Finding the range of $y =\frac{x^2+2x+4}{2x^2+4x+9}$ (and $y=\frac{\text{quadratic}}{\text{quadratic}}$ in general) I had this problem in an exam I recently appeared for:

Find the range of
$$y =\frac{x^2+2x+4}{2x^2+4x+9}$$

By randomly assuming the value of $x$, I got the lower range of this expression as $3/7$. But for upper limit, I ran short of time to compute the value of it and hence couldn't solve this question.
Now, I do know that one way to solve this expression to get its range is to assume the whole expression as equals to K, get a quadratic in K, and find the maximum/minimum value of K which will in turn be the range of that expression. I was short on time so avoided this long winded method.
Another guy I met outside the exam center, told me he used an approach of $x$ tending to infinity in both cases and got the maximum value of this expression as $1/2$. But before I could ask him to explain more on this method, he had to leave for his work.
So, will someone please throw some light on this method of $x$ tending to infinity to get range, and how it works. And if there exists any other efficient, and quicker method to find range of a function defined in the form of a ( quadratic / quadratic ).
 A: The question can be easily solved by this technique:
As $\displaystyle y = \frac {x^2 + 2x + 4}{2x^2 + 4x + 9} \implies 2y = \frac {2x^2 + 4x + 9 - 1}{2x^2 + 4x + 9}$.
Thus, $\displaystyle 2y = 1-\frac {1}{2(x + 1)^2 + 7} $
Squares can never be less than zero so the minimum value of the function : $\displaystyle 2(x + 1)^2 + 7 $ would be $7$ , or Maximum value of $\displaystyle \frac {1}{2(x + 1)^2 + 7} $ is $\displaystyle \frac {1}{7} $.
This tells that minimum value of $y $ will be $\displaystyle \frac{3}{7}$.
And so on.. check for $x \rightarrow \infty$.
From here you can easily tell the maximum and minimum values : $\displaystyle y \in \left [ \frac {3}{7}, \frac {1}{2} \right ) $
A: As a follow-up to @NikolaAlfredi's answer:
$ y = \frac{x^2 + 2x + 4}{2x^2 + 4x + 9} = \frac{2x^2 + 4x + 8}{2(2x^2 + 4x + 9)} = \frac{2x^2+4x+9 - 1}{2(2x^2+4x+9)} = \frac{1}{2}(1-\frac{1}{2x^2+4x+9}) \implies 2y = 1 - \frac{1}{2x^2+4x+9}$. Now find the extremes of the range of the expression in the RHS of the above equation (which I believe you can; if not someone else or I myself shall try and add it) and divide them by $2$ to get the required extremes(taking half since we get values for $2y$ and not $y$).
A: In general, if $\deg f = 0$ where $$f(x) = \frac{a_nx^n + a_{n - 1}x^{n - 1} + \cdots + a_1x + a_0}{b_nx^n + b_{n - 1}x^{n - 1} + \cdots + b_1x + b_0},$$ the limit of $f$ as $x$ increases/decreases without bound is $a_n/b_n$.
In your case, $a_2 = 1$ and $b_2 = 2$. Hence, $a_2/b_2 = 1/2$.

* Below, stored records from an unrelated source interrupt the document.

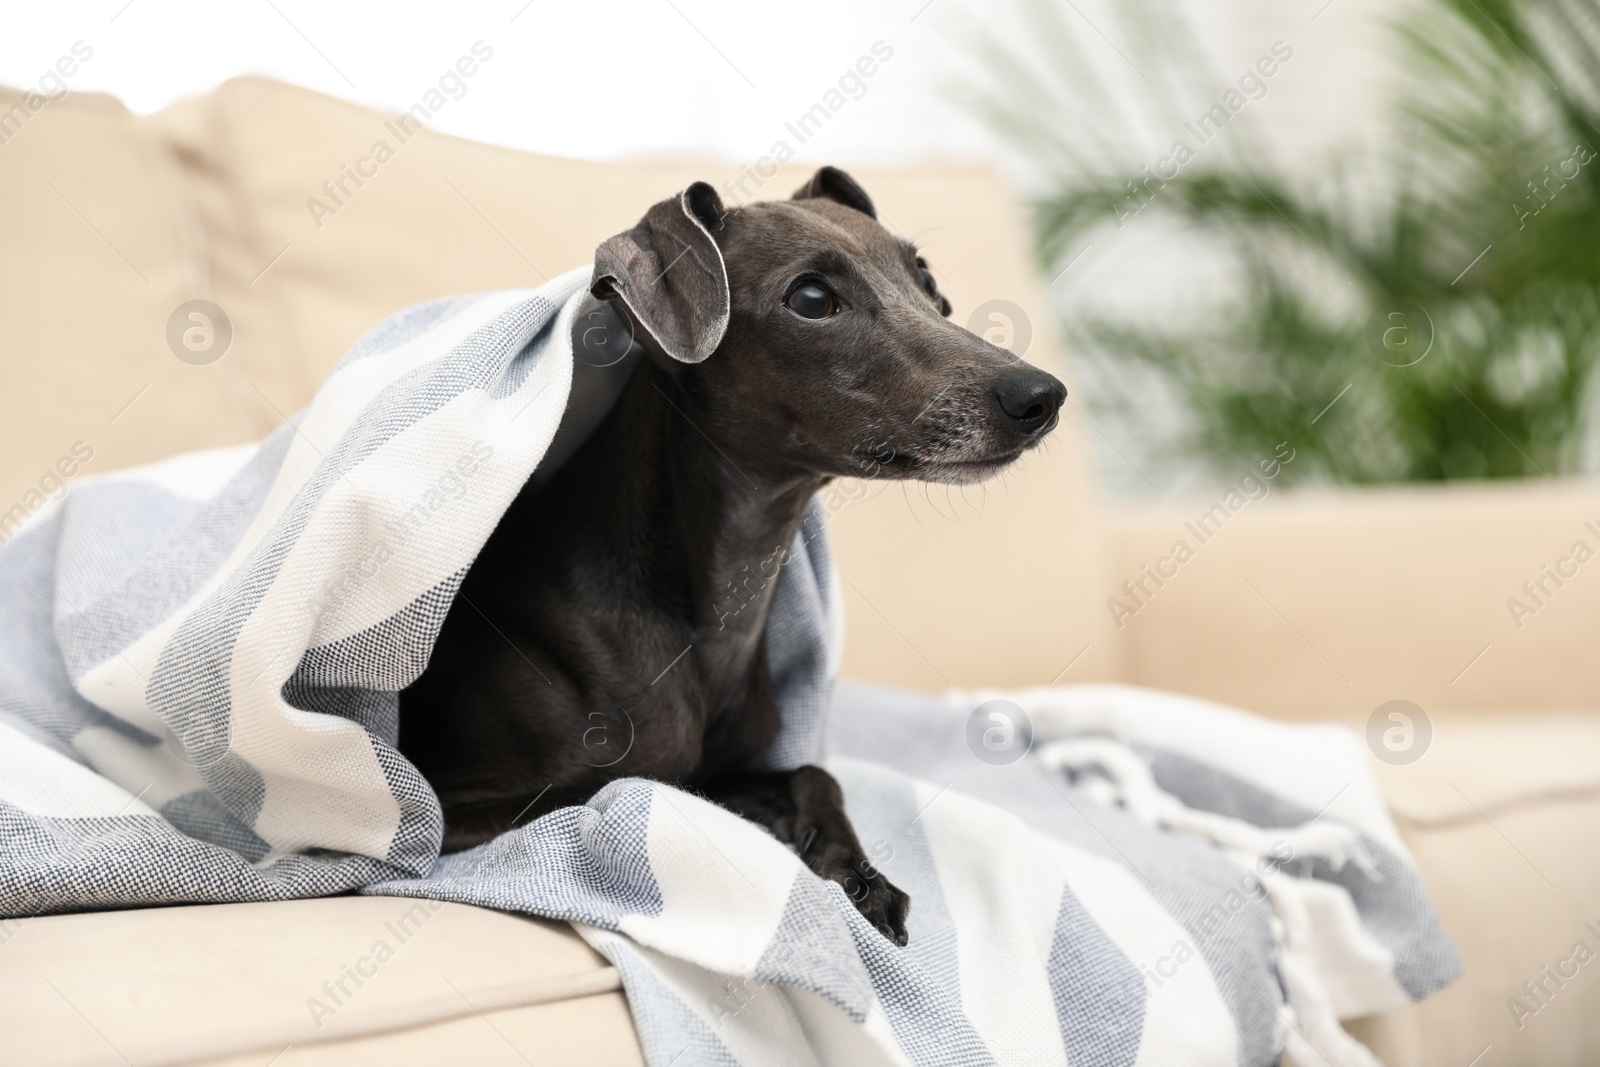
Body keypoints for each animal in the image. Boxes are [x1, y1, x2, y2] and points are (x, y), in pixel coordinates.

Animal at [400, 167, 1068, 940]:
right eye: (811, 298)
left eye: (925, 277)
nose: (1042, 396)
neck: (714, 604)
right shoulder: (443, 812)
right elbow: (634, 784)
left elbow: (814, 772)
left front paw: (857, 872)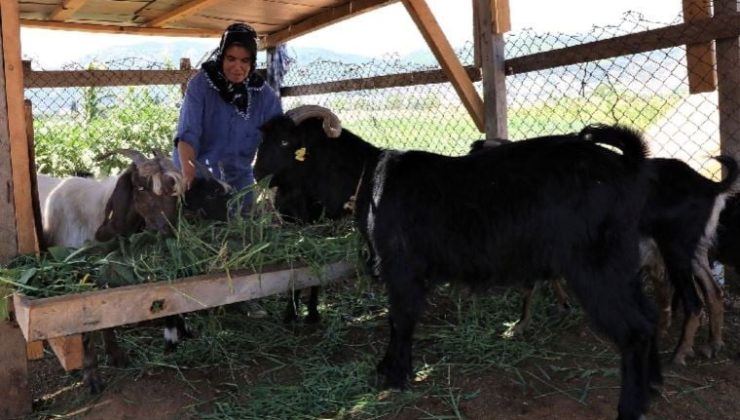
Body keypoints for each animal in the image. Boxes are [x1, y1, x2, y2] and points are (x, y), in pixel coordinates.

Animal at [258, 106, 660, 420]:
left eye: (286, 143)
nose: (257, 174)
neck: (367, 178)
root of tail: (625, 164)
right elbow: (397, 321)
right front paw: (387, 368)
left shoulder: (402, 270)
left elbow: (400, 321)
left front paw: (395, 376)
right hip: (621, 264)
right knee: (649, 317)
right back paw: (653, 386)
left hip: (596, 267)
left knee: (634, 331)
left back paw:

We'll factor $f$ as $$\frac{x^2+2x+4}{2x^2+4x+9} = \frac{(x + 1)^2 + 3}{2(x + 1)^2 + 7}.$$
Notice that for all $x \in \mathbb{R}$, $f > 0$. Also, we can see that $(x+1)^2 + 2 < 2(x + 1)^2 + 7$. This means that the range should be a part of $(0,1/2)$. Since both numerator and denominator have $(x + 1)^2$ without any remaining $x$'s, we can see that this will be at its minimum when $x = -1$. Then, $$f(-1) = \frac{(-1 + 1)^2 + 3}{2(-1 + 1)^2 + 7} \\ = \frac{(0)^2 + 3}{2(0)^2 + 7} \\ \frac{3}{7}$$
Therefore, the range is $[3/7, 1/2)$.
A: $$y = \frac{x^2 + 2x + 4}{2x^2 + 4x + 9} = \frac12 - \frac {1/2}{2x^2 + 4x + 9} \implies \frac {dy}{dx} = \frac {4x + 4}{\text{whatever}} \text{ Let } \color{green}{\frac{dy}{dx} = 0 \implies x = -1}, y(x = -1) = \color{blue}{\frac37} \text{ also } y(x\to \infty) = \color{blue}{\frac 12}$$